Required action. Below are records. Find each line in them that holds the word "with" and copy it.

Material to process.
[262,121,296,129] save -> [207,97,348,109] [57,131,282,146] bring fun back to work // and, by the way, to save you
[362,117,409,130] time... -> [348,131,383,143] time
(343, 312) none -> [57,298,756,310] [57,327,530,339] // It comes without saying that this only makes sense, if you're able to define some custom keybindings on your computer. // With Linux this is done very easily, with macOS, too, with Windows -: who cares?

---

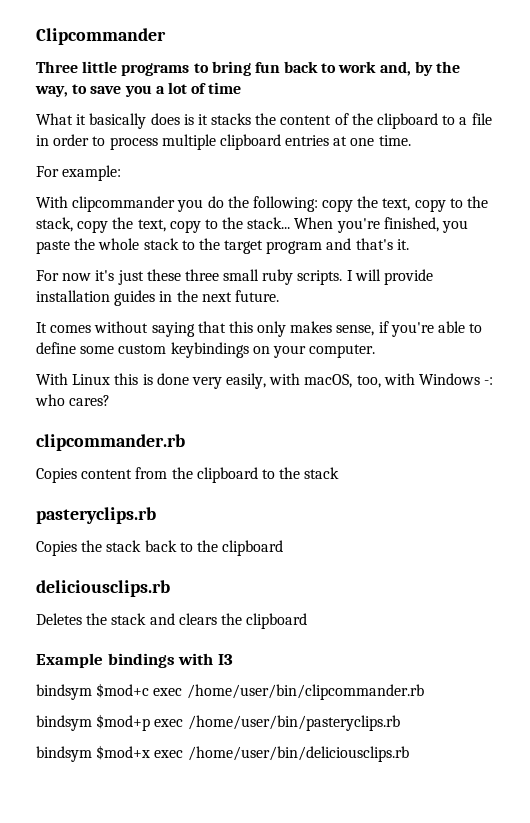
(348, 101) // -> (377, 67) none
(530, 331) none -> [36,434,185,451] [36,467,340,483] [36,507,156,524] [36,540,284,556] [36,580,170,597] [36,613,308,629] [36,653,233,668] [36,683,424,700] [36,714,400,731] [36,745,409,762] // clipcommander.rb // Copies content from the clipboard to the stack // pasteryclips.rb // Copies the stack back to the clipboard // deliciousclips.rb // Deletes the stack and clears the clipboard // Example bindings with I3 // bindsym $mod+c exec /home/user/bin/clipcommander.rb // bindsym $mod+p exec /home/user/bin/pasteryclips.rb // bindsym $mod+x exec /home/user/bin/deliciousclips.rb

Your solution.
(343, 312) none -> [57,298,756,310] [57,327,530,339] // It comes without saying that this only makes sense, if you're able to define some custom keybindings on your computer. // With Linux this is done very easily, with macOS, too, with Windows -: who cares?
(530, 331) none -> [36,434,185,451] [36,467,340,483] [36,507,156,524] [36,540,284,556] [36,580,170,597] [36,613,308,629] [36,653,233,668] [36,683,424,700] [36,714,400,731] [36,745,409,762] // clipcommander.rb // Copies content from the clipboard to the stack // pasteryclips.rb // Copies the stack back to the clipboard // deliciousclips.rb // Deletes the stack and clears the clipboard // Example bindings with I3 // bindsym $mod+c exec /home/user/bin/clipcommander.rb // bindsym $mod+p exec /home/user/bin/pasteryclips.rb // bindsym $mod+x exec /home/user/bin/deliciousclips.rb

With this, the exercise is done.